On ne dira jamais assez combien sont salutaires les écrits démontrant qu’il ne s’agit là, en réalité, que de constructions conceptuelles qui n’ont comme légitimité que celle que l’on veut bien leur accorder. C’est ce que démontrent David Robichaud et Patrick Turmel, en démontant toute une série de mythes. Si le marché peut représenter un puissant outil de créations de richesses, ce n’est pas parce qu’il est libre, mais parce que, justement, il est structuré par des règles et des conventions communément admises constituant « des normes mutuellement avantageuses et collectivement désirables » (p. 53).
Toute production de richesses est le résultat d’une coopération sociale : Thomas Twaites s’est essayé à fabriquer tout seul un grille-pain. Si le modèle qu’il a conçu s’est mis à fondre à la première utilisation, son coût n’en a pas moins été 250 fois plus cher que le modèle dont il s’est inspiré. Les individus ne sont donc jamais seuls propriétaires de ce qu’ils ont créé, conservant une dette incompressible envers tous ceux qui leur ont permis de le réaliser : « Aucun d’entre nous n’a vu le jour nu dans une grotte, seul, sans aide pour subvenir à ses besoins, ni le moindre patrimoine » (p. 79).
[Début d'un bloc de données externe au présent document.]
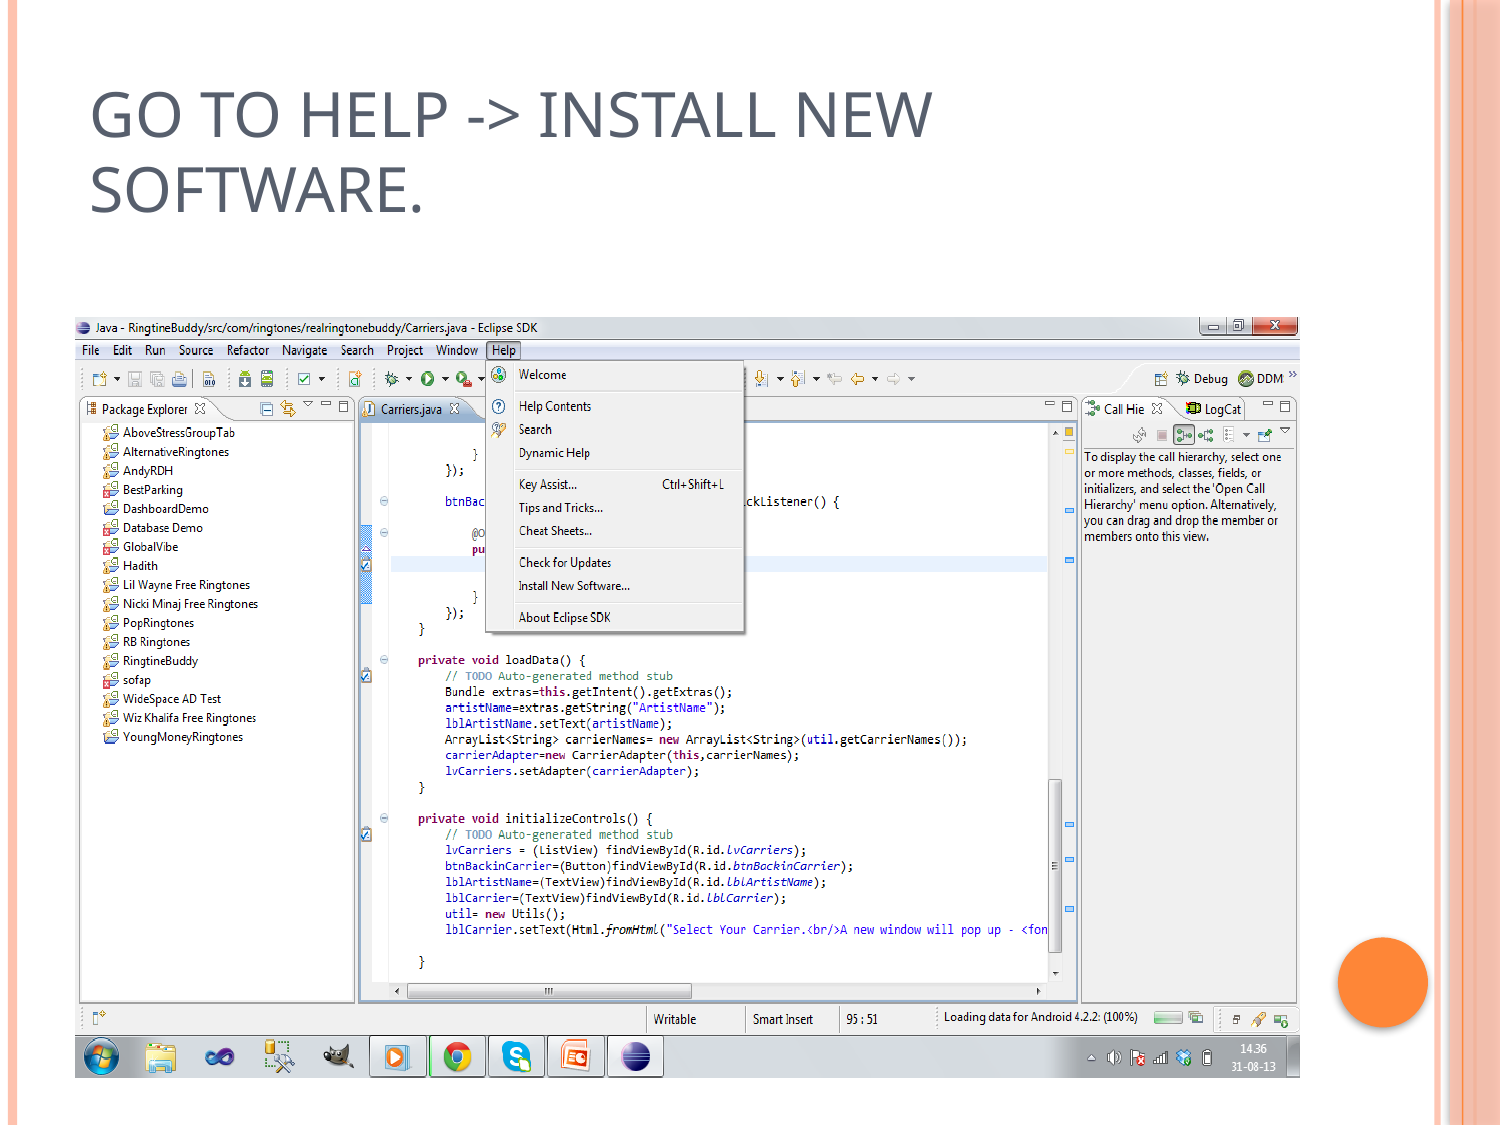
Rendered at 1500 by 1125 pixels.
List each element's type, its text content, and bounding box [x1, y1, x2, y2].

title Go to help -> install new software. [75, 45, 1300, 233]
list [74, 317, 1301, 1079]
En outre, les succès remportés demeurent rarement liés aux seules qualités des acteurs qui les obtiennent, tant la conjoncture, les opportunités et le contexte pèsent fortement sur leur réussite. Des actes identiques réalisés avec quelques années de décalage, auraient très bien pu échouer : « Ce que nous pouvons espérer de l’avenir est déterminé en bonne partie par des circonstances arbitraires » (p. 101). Les hautes rémunérations, quant à elles, ne sont jamais liées aux performances de ceux qui en profitent : au Japon les cadres dirigeants perçoivent cinq fois moins de revenus qu’aux États-Unis, sans pour autant être cinq fois moins compétents. Nulle part la croissance économique n’a été amplifiée par un faible taux d’imposition des grosses fortunes ou de fortes inégalités.
Tout au contraire, plus une nation est performante en matière d’égalité, plus on constate une évolution positive sur le plan de la santé et du bien-être de sa population : réduction des pathologies mentales et des dépendances tant aux drogues qu’à l’alcool et augmentation de l’espérance de vie, de la performance scolaire et de la mobilité sociale.